_Task statement_: Print out the data that follows exactly, character for character, apart from the pictures.

_Information shown_:

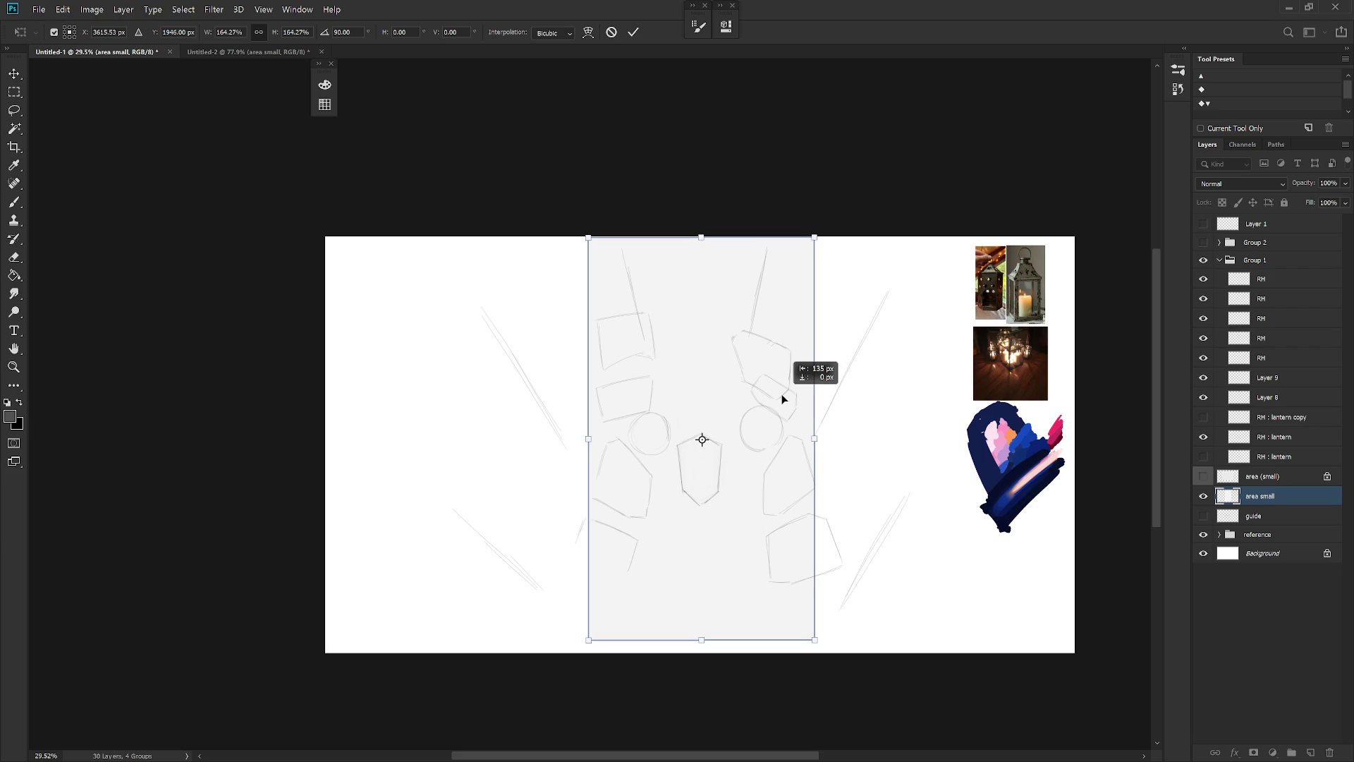
key(Return)
Center the grey strip horizontally on the page using the Background layer
ctrl+click(1263, 553)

_The answer_:
key(Return)
Center the grey strip horizontally on the page using the Background layer
ctrl+click(1263, 553)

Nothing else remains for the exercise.